» Material erschließen
**a.** Beantworten Sie anhand des Gerichtsentscheids die folgenden Fragen:
(i) An welchem Tag reichte der Kläger die Klage betreffend Anfechtung der Vaterschaft ein?
(ii) Welcher Oberrichter wirkte als Vorsitzender mit?
(iii) Innert wie vielen Tagen ab Zustellung sollte der Kläger die Prozesskaution leisten?
**b.** Setzen Sie den Gerichtsentscheid zur Vaterschaftsanfechtung im selben Stil fort, und zwar im Anschluss an seinen letzten Satz.

» Vorliegender Text

——————————

Rechtsnorm:Art. 107 ZPO ;Art. 109 ZGB ;Art. 117 ZPO ;Art. 119 ZPO ;Art. 122 ZPO ;Art. 2 ZGB ;Art. 256c ZGB ;Art. 404 ZPO ;Art. 7 KRK ;Art. 93 BGG ;
Referenz BGE:-
Kommentar:
-

Entscheid des Kantongerichts RZ110003

Obergericht des Kantons Zürich

I. Zivilkammer

Geschäfts-Nr.: RZ110003-O/U

Mitwirkend: die Oberrichter Dr. R. Klopfer, Vorsitzender, Dr. G. Pfister und Dr. H.A. Müller sowie Gerichtsschreiberin lic. iur. S. Notz

Urteil vom 2. April 2012

in Sachen

A. ,

Kläger und Beschwerdeführer

vertreten durch Rechtsanwältin lic. iur. X.

gegen

  1. B. ,
  2. C. ,

Beklagte und Beschwerdegegnerinnen

  1. vertreten durch Fürsprecher Y.

  2. vertreten durch Beistand Rechtsanwalt lic. iur. Z.

betreffend Anfechtung der Vaterschaft

Beschwerde gegen eine Verfügung des Einzelgerichts im ordentlichen Verfahren am Bezirksgericht Zürich, 8. Abteilung, vom 2. Mai 2011 (FP100191)

Erwägungen:

I.
  1. Am 17. September 2010 reichte der Kläger und Beschwerdeführer (fortan Kläger) eine Klage betreffend Anfechtung der Vaterschaft ein und stellte gleichzeitig ein Gesuch um unentgeltliche Rechtspflege. Mit Verfügung vom 2. Mai 2011 entschied die Erstinstanz u.a. das Folgende (Urk. 2 S. 8):

    1. Der Antrag um Sistierung des Prozesses bis zum Abschluss des zwischen dem Kläger und der Beklagten 1 pendenten Verfahrens betreffend Ungültigkeit der Ehe/Scheidung (Prozess FE101134) wird abgewiesen.

    2. Das Gesuch des Klägers um Bewilligung der unentgeltlichen Prozessführung und Bestellung einer unentgeltlichen Rechtsbeistän- din wird abgewiesen.

    3. Dem Kläger wird eine Frist von 10 Tagen ab Zustellung dieses Entscheides zur Leistung einer Prozesskaution von Fr. 5'000.angesetzt, unter der Androhung, dass bei Säumnis auf die Klage nicht eingetreten wird.

      (...)

  2. Mit Eingabe vom 6. Mai 2011 erhob der Kläger Beschwerde und stellte die folgenden Anträge (Urk. 1 S. 2f.):

    1. Dispositiv Ziff. 1 der angefochtenen Verfügung der Einzelrichterin am Bezirksgericht Zürich vom 2. Mai 2011 (FP100191-L) sei aufzuheben und es sei der Antrag auf Sistierung des Verfahrens bis zum Abschluss des zwischen dem Beschwerdeführer und den Beschwerdegegnerinnen pendenten Verfahrens betreffend Ungültigkeit der Ehe/Scheidung (Prozess-Nr. FE101134-L) gutzuheissen.

——————————

» Quellenmaterial
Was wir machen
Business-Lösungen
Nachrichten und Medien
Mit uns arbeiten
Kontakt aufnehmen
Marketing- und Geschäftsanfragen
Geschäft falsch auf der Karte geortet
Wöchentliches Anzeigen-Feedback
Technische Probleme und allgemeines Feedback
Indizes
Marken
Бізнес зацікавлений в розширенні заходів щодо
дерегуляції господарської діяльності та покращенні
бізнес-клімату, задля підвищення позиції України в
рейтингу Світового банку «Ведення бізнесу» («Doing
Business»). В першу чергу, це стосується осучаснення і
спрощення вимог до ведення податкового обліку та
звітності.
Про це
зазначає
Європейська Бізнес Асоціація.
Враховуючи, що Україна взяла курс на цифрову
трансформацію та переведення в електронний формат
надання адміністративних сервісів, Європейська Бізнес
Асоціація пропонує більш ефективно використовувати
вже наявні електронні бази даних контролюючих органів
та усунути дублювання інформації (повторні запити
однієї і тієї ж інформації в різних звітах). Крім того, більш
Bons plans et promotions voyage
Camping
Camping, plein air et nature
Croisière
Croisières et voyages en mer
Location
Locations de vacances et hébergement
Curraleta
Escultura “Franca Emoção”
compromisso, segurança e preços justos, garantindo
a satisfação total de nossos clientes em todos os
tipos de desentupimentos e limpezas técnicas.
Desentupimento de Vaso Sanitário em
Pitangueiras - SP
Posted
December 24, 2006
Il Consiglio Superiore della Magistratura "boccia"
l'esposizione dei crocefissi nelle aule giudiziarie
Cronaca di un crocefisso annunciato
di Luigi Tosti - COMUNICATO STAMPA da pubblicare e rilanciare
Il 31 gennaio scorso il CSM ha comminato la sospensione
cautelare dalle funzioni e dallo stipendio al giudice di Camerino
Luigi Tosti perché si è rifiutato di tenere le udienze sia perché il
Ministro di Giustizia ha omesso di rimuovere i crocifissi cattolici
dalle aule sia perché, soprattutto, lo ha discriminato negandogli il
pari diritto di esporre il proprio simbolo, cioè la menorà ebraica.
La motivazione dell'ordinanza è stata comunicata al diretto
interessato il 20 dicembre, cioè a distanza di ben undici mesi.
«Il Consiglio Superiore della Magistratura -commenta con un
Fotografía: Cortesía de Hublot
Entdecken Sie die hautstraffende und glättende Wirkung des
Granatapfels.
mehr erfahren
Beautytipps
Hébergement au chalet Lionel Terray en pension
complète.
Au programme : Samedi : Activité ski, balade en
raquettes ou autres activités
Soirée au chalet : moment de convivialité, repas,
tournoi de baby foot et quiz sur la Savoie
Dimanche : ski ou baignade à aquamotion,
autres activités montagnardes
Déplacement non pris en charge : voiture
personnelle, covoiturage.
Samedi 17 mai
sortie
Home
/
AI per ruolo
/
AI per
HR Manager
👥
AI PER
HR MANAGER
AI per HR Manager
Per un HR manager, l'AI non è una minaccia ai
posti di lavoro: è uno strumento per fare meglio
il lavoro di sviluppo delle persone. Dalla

——————————

» Lösungen der Aufgaben
**a.**
(i) Am 17. September 2010.
(ii) Dr. R. Klopfer.
(iii) Innert 10 Tagen.

**b.**
    2. Es sei Dispositiv Ziff. 2 der angefochtenen Verfügung der Einzelrichterin am Bezirksgericht Zürich vom 2. Mai 2011 (FP100191-L) aufzuheben und dem Beschwerdeführer für das vorinstanzliche Verfahren die unentgeltliche Rechtspflege und unentgeltliche Rechtsvertretung zu bewilligen und in der Person der Unterzeichneten eine unentgeltliche Rechtsvertreterin zu bestellen.

    3. Eventualiter zu Antrag Ziff. 2 sei Dispositiv Ziff. 2 der angefochtenen Verfügung aufzuheben und die Angelegenheit zur Neubeurteilung des Begehrens um unentgeltliche Rechtspflege und unentgeltliche Rechtsvertretung und Bestellung der Unterzeichneten als unentgeltliche Rechtsbeiständin des Beschwerdeführers an die Vorinstanz zurückzuweisen.

    4. Dispositiv Ziff. 3 der angefochtenen Verfügung der Einzelrichterin am Bezirksgericht Zürich vom 2. Mai 2011 (FP100191-L) sei ersatzlos aufzuheben.

    5. Der Beschwerde sei die aufschiebende Wirkung zu erteilen.

    6. Unter Kostenund Entschädigungsfolgen (zzgl. MwSt. 8%) zu Lasten der Staatskasse, eventualiter zu Lasten der Beschwerdegegnerin 1.

    7. Dem Beschwerdeführer sei für das Beschwerdeverfahren die unentgeltliche Rechtspflege und die unentgeltliche Rechtsvertretung zu bewähren und in der Person der Unterzeichneten eine unentgeltliche Rechtsvertreterin zu bestellen.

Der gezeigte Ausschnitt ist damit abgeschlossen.